In fact, the Nasdaq’s price-to-earnings ratio today is lower now than it was at the depths of its dot-com unwind, when the Nasdaq 100 declined by nearly 80% from its 2000 peak, he added.

“Nasdaq 100 is cheaper today than at the absolute 70-year low of 2003. Yup, markets crashed worse than dot-com,” Lee said.

This dynamic means tech stocks are likely to stage a considerable bounce before the rest of the market does, according to the note, and the Nasdaq’s recent relative outperformance relative to the S&P 500 over the past week corroborates that view. 

“If anything, this should affirm why the risk/reward in FAANG is attractive. Even anecdotally, the bad news seems priced in,” Lee said, pointing to Microsoft’s stock trading higher after it gave an earnings warning on Thursday due to currency headwinds. 

Additionally, Meta Platforms staged a significant bounce on Thursday after it announced what could be considered bad news in that its COO, Sheryl Sandberg, was stepping down from the company.

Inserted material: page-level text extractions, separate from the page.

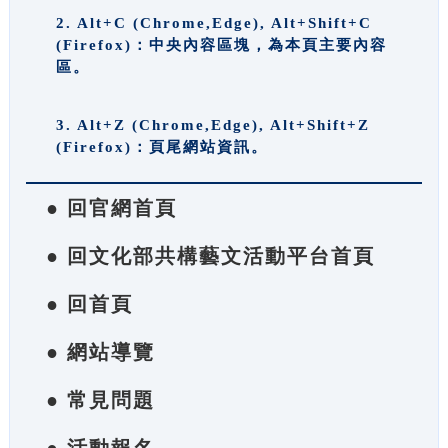
2. Alt+C (Chrome,Edge), Alt+Shift+C
(Firefox)：中央內容區塊，為本頁主要內容
區。
3. Alt+Z (Chrome,Edge), Alt+Shift+Z
(Firefox)：頁尾網站資訊。
● 回官網首頁
● 回文化部共構藝文活動平台首頁
● 回首頁
● 網站導覽
● 常見問題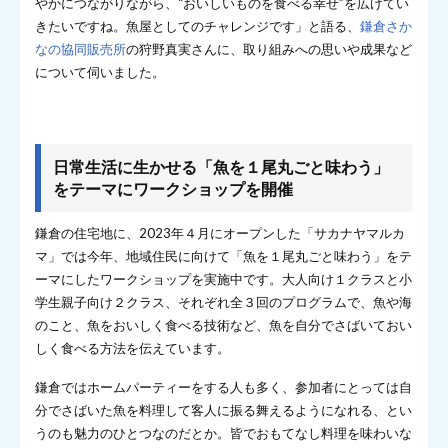
やかにつながりながら、“おいしいものを食べる幸せ”を広げてい
きたいですね。魚屋としてのチャレンジです」と語る、
鎌倉さか
なの協同販売所
の狩野真実さんに、取り組みへの思いや成果など
について伺いました。
日常生活に生かせる「魚を１尾丸ごと味わう」
をテーマにワークショップを開催
鎌倉の住宅地に、2023年４月にオープンした「サカナヤマルカ
マ」では今年、地域住民に向けて「魚を１尾丸ごと味わう」をテ
ーマにしたワークショップを実施中です。大人向け１クラスと小
学生親子向け２クラス、それぞれ全３回のプログラムで、魚や海
のこと、魚をおいしく食べる技術など、魚を自分でさばいておい
しく食べる方法を伝えています。
鎌倉ではホームパーティーをする人も多く、参加者にとっては自
分でさばいた魚を料理して客人に振る舞えるようになれる、とい
うのも魅力のひとつなのだとか。皆でおもてなし料理を味わいな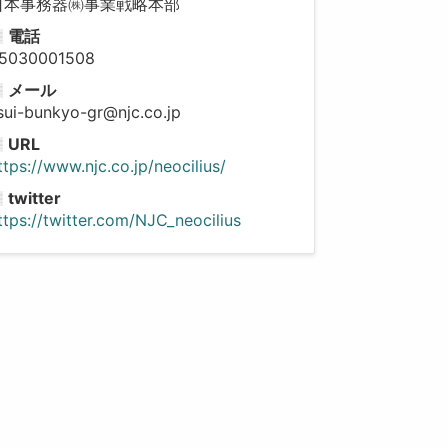
日本事務器㈱事業戦略本部
電話
5030001508
メール
isui-bunkyo-gr@njc.co.jp
URL
ttps://www.njc.co.jp/neocilius/
twitter
ttps://twitter.com/NJC_neocilius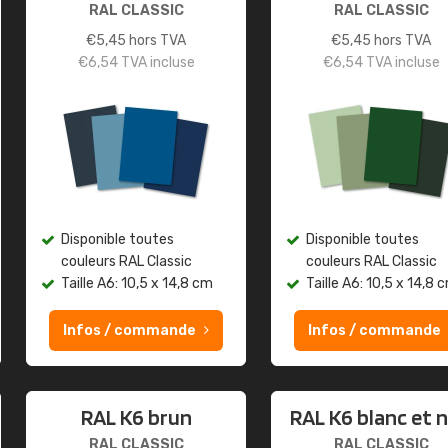
RAL CLASSIC
RAL CLASSIC
€
5,45
hors TVA
€
5,45
hors TVA
€
6,54
TVA incluse
€
6,54
TVA incluse
Disponible toutes
Disponible toutes
couleurs RAL Classic
couleurs RAL Classic
Taille A6: 10,5 x 14,8 cm
Taille A6: 10,5 x 14,8 
Infos / commande
Infos / commande
RAL K6 brun
RAL K6 blanc et n
RAL CLASSIC
RAL CLASSIC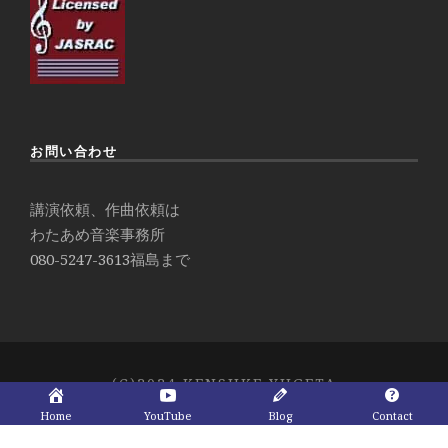
お問い合わせ
講演依頼、作曲依頼は
わたあめ音楽事務所
080-5247-3613
福島まで
(C)2024 KENSUKE YUGETA
Home
YouTube
Blog
Contact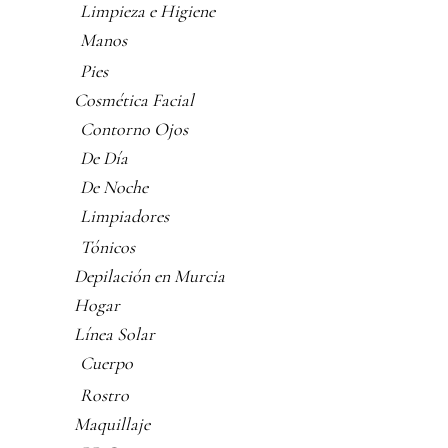
Limpieza e Higiene
Manos
Pies
Cosmética Facial
Contorno Ojos
De Día
De Noche
Limpiadores
Tónicos
Depilación en Murcia
Hogar
Línea Solar
Cuerpo
Rostro
Maquillaje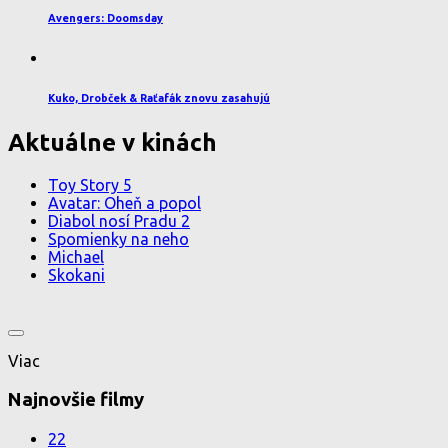
Avengers: Doomsday
Kuko, Drobček & Raťafák znovu zasahujú
Aktuálne v kinách
Toy Story 5
Avatar: Oheň a popol
Diabol nosí Pradu 2
Spomienky na neho
Michael
Skokani
Viac
Najnovšie filmy
22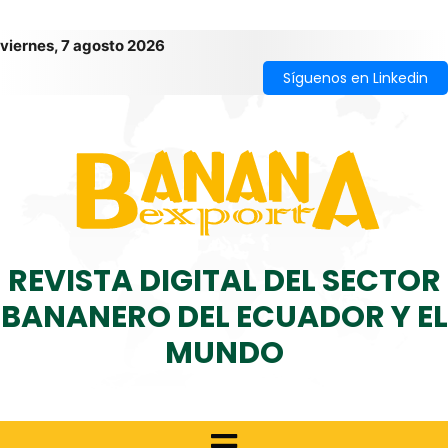
viernes, 7 agosto 2026
Síguenos en Linkedin
REVISTA DIGITAL DEL SECTOR
BANANERO DEL ECUADOR Y EL
MUNDO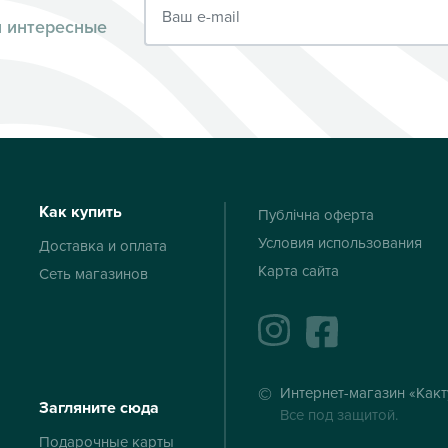
и интересные
Как купить
Публічна оферта
Условия использования
Доставка и оплата
Карта сайта
Сеть магазинов
instagram
facebook
Интернет-магазин «Какт
Загляните сюда
Все под защитой.
Подарочные карты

This “bad news is priced in” environment will be tested once again on Friday after Tesla’s Elon Musk said he has a bad feeling about the economy and wants to cut 10% of the company’s work force. If Tesla stock ends Friday higher, it would once again back up Lee’s outlook that all the bad news is already priced into the markets.

With Lee leaning bullish into the second half of the year, investors should consider buying tech stocks that trade at considerably depressed valuations, according to the note. He highlighted Meta, Alphabet and Netflix as examples of mega-cap tech stocks that are trading at discounts relative to the S&P 500.

“FAANG and Nasdaq are outright attractive on a valuation basis,” Lee concluded.